Escribe los apellidos de todas las personas que aparecen en el texto sobre la guerra de las Malvinas.

Texto de lectura
────────────────────────────────────────

Vale la pena
conocer cómo fue posible aquella guerra. El general Galtieri, agregado militar
a la Embajada Argentina en Washington, había sido convencido por otros
oficiales del Pentágono de que los EEUU apoyarían a su país en la recuperación
de las Malvinas a cambio de que les concedieran una base en las Georgias del
Sur, también reivindicadas por Argentina y que se encontraban en medio del
Atlántico Sur, en plena “ruta del petróleo”. Tras la enfermedad sufrida por el
presidente de la Junta Militar, general Viola, Galtieri se hizo con el poder y
poco después se produjo el casus belli que llevó a la ocupación argentina. Pero
en el momento en el que les tocaba a los EEUU negociar con los ingleses e
impedir que adoptaran una actitud belicista, el Pentágono, no solamente se
inhibió, sino que la Tatcher consideró que una gran victoria militar
estabilizaría su poder, como de hecho así fue. Dicho de otra manera: los
soldados argentinos fueron llevados al matadero en lo que podríamos llamar una
operación de estabilización del gobierno británico.
Desde el mismo
momento en el que Reagan llegó al poder, estuvo decidido a acabar con la Guerra
Fría, quizás por su anticomunismo visceral, acaso por sus creencias religiosas
o, posiblemente, porque era consciente de que la crisis nacional abierta con la
derrota de Vietnam todavía no se había cerrado y comprometía el prestigio
internacional de los EEUU. Cuando un periodista le preguntó al nuevo
presidente cuál iba a ser su doctrina fue muy claro: “Nosotros ganamos y
ellos pierden”. Eso era todo. Y, a partir de ese momento, empezó a
ponerla en práctica. Tal era su punto de vista geopolítico.

────────────────────────────────────────

Entradas de datos guardadas
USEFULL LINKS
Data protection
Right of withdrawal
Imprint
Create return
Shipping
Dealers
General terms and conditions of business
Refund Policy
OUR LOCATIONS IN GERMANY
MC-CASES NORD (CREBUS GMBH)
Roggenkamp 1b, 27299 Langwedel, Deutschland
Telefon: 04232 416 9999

────────────────────────────────────────

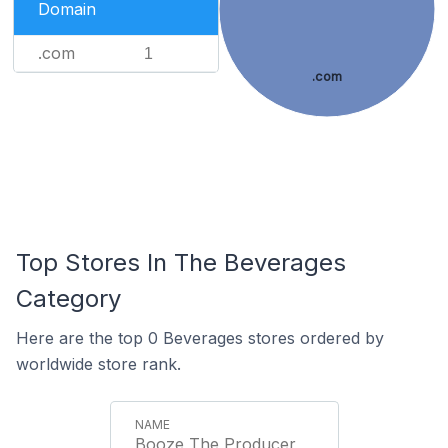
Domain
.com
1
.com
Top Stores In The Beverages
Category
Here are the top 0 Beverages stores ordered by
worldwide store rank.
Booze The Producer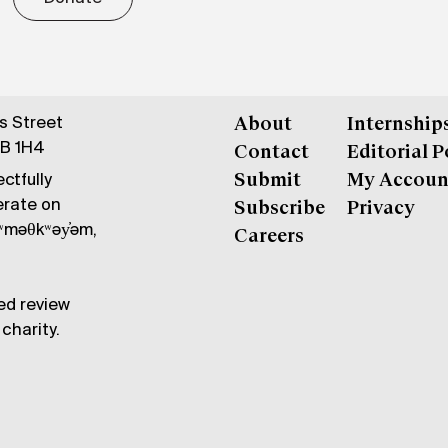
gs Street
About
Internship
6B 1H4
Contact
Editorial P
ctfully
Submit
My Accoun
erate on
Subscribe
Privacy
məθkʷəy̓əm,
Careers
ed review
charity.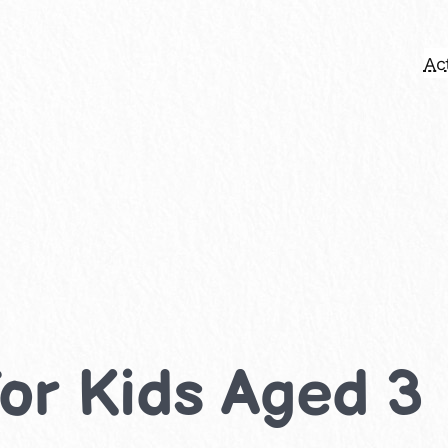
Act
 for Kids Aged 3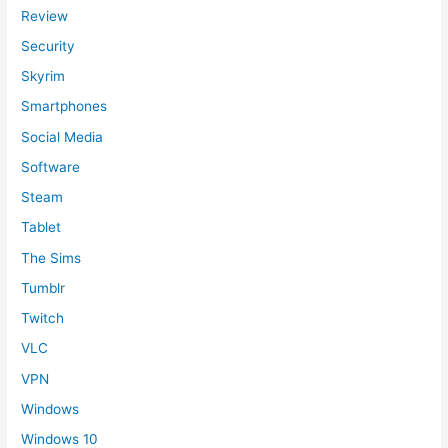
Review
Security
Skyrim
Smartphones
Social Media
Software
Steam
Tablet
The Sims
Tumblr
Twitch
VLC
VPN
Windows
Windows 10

────────────────────────────────────────

Solución del ejercicio
Galtieri, Viola, Tatcher, Reagan